Document extract below:

One of the premises for which the corridor is considered for this study is the assumption that it is on these avenues where the processes of verticalization of the city are observed with greater clarity. Corridors are defined as "a set of buildings that by the characteristics of use to which they are destined, mainly non-residential (such as commercial, industrial, services, offices, among others, and / or mixed -including housing-), and whose front or fronts adjoin a public avenue of the Federal District, has become a value corridor with greater economic activity and greater commercial value of the land with respect to the predominant one in the area" [9].

Each one of these corridors has a land reference value that is intended to serve as a reference unit value in the appraisal review and the determination of reference values for taxes on the acquisition of real estate and the cadastral values for the property tax [10]. These values "are the result of exhaustive research, analysis and weighting of the real estate market" [10], and like the urban corridor (for planning purposes), the value corridor is still one of the current cadastral instruments.

To make the height analysis, there were some observations referring to the relationship between heights and damages caused by the 1985 and 2017 earthquakes that occurred in Mexico City.

Taking into account that after 1985 the building regulations in Mexico City were modified, it was decided to analyze the height that corresponds to the appearance of vertical buildings with housing use promoted during the decade 2002-2012 (6-10 storeys).

End of Document extract.
Data for analysis below:

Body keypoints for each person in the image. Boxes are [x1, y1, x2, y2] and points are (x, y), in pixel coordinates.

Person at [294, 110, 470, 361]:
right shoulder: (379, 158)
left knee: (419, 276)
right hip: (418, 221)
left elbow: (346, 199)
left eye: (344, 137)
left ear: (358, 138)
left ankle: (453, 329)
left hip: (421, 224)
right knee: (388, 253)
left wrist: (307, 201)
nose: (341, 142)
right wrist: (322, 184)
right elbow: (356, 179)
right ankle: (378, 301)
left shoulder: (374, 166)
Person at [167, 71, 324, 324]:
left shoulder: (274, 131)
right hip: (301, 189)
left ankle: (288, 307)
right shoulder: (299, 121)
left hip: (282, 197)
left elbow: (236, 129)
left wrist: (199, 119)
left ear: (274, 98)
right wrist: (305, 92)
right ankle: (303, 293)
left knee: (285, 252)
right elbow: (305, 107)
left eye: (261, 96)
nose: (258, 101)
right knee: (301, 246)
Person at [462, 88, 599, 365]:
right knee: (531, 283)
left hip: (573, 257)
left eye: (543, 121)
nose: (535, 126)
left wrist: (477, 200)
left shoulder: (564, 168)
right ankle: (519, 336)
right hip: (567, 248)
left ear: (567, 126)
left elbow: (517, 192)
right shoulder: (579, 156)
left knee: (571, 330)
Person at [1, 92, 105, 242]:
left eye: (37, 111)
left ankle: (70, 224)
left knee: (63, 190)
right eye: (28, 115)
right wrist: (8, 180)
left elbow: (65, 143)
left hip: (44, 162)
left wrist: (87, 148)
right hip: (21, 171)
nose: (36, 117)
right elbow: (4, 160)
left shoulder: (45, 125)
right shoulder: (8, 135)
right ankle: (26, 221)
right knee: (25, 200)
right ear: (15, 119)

End of Data for analysis.

What you will do:
1. Render this sentence from the passage on urban corridors in Spanish: "To make the height analysis, there were some observations referring to the relationship between heights and damages caused by the 1985 and 2017 earthquakes that occurred in Mexico City."
2. Condense the paragraph of the passage on urban corridors that opens with "Each one of these corridors" into a short bulleted list that keeps its main facts.
3. According to the passage on urban corridors, what range of storeys was analyzed for the vertical housing buildings promoted during 2002-2012?
The records stand apart from the passage on urban corridors and have no connection to it.

Exercise responses:
1. Para realizar el análisis de alturas, se hicieron algunas observaciones referentes a la relación entre las alturas y los daños causados por los sismos de 1985 y 2017 ocurridos en la Ciudad de México.

2.
- Each corridor has a land reference value.
- This value serves as a reference unit value for appraisal review and for setting reference values for real estate acquisition taxes and cadastral values for property tax.
- The values come from exhaustive research, analysis and weighting of the real estate market.
- Like the urban corridor used for planning, the value corridor remains a current cadastral instrument.

3. Buildings of 6 to 10 storeys.